• [BRONFRAGMENT]:
╭──

Artikel 1:7Hoogte van de subsidie

  • 1.

    Een projectsubsidie, zoals bedoeld in artikel 1:4, eerste lid, bedraagt:

    a. voor aanvragen waarbij minder dan € 10.000,- voor subsidie in aanmerking komt: 100% van de subsidiabele kosten;

    b. voor aanvragen waarbij € 10.000,- of meer voor subsidie in aanmerking komt: 100% van de subsidiabele kosten tot een bedrag van € 10.000,- en 75% van de subsidiabele kosten bij een bedrag vanaf € 10.000,-.

  • 2.

    Voor de projectsubsidies gelden de volgende maxima:

    a. € 25.000,- per locatie, per kalenderjaar voor activiteiten, zoals bedoeld in artikel 1.4, eerste lid onder a;

    b. € 25.000,- per aanvrager voor activiteiten, zoals bedoeld in artikel 1.4, eerste lid onder b;

    c. € 25.000,- per project en € 50.000,- per aanvrager, per kalenderjaar voor activiteiten, zoals bedoeld in artikel 1.4, eerste lid onder c en d.

  • 3.

    Een jaarsubsidie voor activiteiten, zoals bedoeld in artikel 1.4, derde lid, bedraagt minimaal € 50.000,- en maximaal € 450.000,- per aanvrager per kalenderjaar.

╰──

• [BESCHIKBARE GEGEVENS]:
╭──

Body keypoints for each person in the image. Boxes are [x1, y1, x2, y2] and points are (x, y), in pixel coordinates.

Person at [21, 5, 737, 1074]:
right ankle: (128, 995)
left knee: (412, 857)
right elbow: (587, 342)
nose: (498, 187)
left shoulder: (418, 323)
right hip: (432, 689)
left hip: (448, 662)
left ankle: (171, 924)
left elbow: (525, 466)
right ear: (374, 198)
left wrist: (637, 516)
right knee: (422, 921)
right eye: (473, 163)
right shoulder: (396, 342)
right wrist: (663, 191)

╰──
╭──

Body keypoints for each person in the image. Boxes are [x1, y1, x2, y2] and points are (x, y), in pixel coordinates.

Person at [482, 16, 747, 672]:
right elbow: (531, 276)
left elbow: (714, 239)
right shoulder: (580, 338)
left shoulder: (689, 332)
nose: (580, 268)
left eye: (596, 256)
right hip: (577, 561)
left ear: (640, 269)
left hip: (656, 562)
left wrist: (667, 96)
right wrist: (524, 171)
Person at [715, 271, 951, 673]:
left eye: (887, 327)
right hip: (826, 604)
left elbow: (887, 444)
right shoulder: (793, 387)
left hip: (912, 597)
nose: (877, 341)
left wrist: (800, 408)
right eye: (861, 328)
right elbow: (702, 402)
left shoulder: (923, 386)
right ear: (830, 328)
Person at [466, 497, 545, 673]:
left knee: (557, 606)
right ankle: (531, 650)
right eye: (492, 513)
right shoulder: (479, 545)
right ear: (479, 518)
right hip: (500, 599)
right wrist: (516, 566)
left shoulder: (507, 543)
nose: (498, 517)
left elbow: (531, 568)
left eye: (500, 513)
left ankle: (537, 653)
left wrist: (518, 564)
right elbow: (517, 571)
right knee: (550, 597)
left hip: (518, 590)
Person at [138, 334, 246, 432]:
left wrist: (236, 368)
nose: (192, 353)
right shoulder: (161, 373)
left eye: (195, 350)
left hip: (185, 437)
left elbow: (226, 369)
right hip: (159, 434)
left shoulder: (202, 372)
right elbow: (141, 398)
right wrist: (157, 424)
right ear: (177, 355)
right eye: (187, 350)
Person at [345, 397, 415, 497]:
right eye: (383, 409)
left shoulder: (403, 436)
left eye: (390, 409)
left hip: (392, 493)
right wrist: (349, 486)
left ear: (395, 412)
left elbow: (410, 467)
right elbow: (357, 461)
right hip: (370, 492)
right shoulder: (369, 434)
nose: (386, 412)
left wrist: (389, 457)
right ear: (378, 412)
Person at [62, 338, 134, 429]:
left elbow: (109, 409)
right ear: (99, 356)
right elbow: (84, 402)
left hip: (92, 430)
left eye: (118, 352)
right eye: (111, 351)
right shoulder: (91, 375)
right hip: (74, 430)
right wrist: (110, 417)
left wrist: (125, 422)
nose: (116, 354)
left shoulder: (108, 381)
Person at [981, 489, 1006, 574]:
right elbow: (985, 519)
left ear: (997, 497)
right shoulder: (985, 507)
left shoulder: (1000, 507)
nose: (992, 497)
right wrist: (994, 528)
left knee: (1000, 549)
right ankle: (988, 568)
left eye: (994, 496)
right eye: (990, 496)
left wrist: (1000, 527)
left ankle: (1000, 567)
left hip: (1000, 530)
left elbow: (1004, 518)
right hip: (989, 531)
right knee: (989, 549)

╰──
╭──

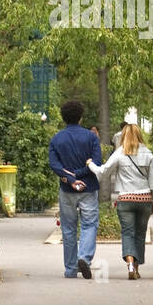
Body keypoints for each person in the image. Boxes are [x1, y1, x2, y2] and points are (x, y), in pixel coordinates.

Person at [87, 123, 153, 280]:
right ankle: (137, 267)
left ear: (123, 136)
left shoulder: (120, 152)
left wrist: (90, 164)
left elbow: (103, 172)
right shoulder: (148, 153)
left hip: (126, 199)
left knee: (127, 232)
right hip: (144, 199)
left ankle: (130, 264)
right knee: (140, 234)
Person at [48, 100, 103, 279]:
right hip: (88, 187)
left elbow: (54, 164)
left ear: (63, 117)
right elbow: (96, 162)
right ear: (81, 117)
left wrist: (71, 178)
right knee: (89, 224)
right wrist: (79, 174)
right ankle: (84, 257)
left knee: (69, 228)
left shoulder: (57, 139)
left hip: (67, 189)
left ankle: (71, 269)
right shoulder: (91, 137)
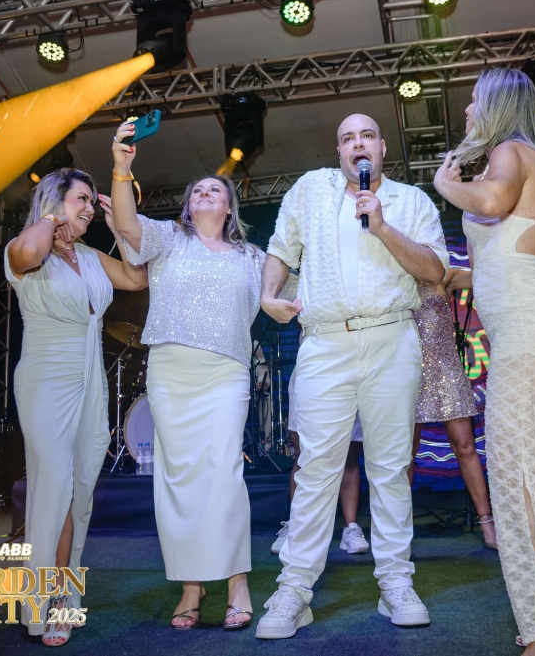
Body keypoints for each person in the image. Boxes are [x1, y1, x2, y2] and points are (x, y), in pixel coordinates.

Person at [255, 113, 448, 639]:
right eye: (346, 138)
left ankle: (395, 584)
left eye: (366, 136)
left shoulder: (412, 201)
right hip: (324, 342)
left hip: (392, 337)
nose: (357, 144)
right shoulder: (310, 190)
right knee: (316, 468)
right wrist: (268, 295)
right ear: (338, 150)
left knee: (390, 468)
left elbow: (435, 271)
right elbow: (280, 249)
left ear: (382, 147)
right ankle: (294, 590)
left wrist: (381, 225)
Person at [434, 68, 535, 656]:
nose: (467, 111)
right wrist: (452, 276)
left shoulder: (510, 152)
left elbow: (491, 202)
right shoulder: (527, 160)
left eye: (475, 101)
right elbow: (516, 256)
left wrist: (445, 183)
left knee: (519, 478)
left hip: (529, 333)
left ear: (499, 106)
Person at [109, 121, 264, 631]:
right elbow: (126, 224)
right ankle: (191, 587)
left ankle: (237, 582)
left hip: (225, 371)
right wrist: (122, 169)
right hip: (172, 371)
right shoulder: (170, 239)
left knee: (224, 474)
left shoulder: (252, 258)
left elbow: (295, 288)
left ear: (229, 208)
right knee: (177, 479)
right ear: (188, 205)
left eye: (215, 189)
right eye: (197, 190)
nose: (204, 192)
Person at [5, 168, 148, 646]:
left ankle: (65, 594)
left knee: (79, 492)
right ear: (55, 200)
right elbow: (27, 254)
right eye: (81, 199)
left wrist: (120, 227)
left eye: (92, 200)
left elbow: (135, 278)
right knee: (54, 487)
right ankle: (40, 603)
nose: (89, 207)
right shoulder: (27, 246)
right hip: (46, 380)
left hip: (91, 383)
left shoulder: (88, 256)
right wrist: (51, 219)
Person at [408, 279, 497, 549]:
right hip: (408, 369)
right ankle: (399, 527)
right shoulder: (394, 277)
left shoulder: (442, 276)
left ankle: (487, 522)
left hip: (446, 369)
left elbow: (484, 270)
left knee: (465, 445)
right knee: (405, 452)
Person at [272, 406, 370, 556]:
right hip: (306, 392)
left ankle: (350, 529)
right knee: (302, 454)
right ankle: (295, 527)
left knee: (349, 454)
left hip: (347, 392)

╰──

• [OPDRACHT]: Geef het vervolg van het fragment over de hoogte van de subsidie, aansluitend op de laatste zin. De gegevens hebben niets te maken met het fragment over de hoogte van de subsidie.

• [ANTWOORD]:
 

Artikel 1:8 Subsidieplafond

  • 1.

    Voor subsidieverlening op grond van deze regeling geldt voor het kalenderjaar 2023 een subsidieplafond van € 2.150.000,- met deelplafonds van:

    a. € 900.000,- voor projectsubsidies zoals bedoeld in artikel 1:4, eerste lid;

    b. € 1.500.000,- voor jaarsubsidies zoals bedoeld in artikel 1:4, derde lid.

  • 2.

    Voor subsidieverlening op grond van deze regeling geldt voor de kalenderjaren 2024 tot en met 2026 een subsidieplafond van € 1.400.000,- per kalenderjaar met deelplafonds van:

    a. € 700.000,- per kalenderjaar voor projectsubsidies zoals bedoeld in artikel 1:4, eerste lid;

    b. € 700.000,- per kalenderjaar voor jaarsubsidies zoals bedoeld in artikel 1:4, derde lid.

  • 3.

    Het college kan de hoogte van het subsidieplafond bij afzonderlijk besluit wijzigen.

 

Artikel 1:9Wijze van verdeling projectsubsidie

  • 1.

    Honorering van projectsubsidies voor activiteiten bedoeld in artikel 1:4, eerste lid, die in aanmerking komen voor subsidie en die niet worden geweigerd, geschiedt in volgorde van indiening bij het college, totdat het voor de betrokken subsidie vastgestelde subsidieplafond is bereikt.

  • 2.

    Als de aanvrager krachtens artikel 4:5 van de Awb de gelegenheid heeft gehad de aanvraag aan te vullen, geldt als datum van indiening van de aanvraag de datum waarop de aanvraag volledig is aangevuld.

 

Artikel 1:10Wijze van verdeling jaarsubsidie

  • 1.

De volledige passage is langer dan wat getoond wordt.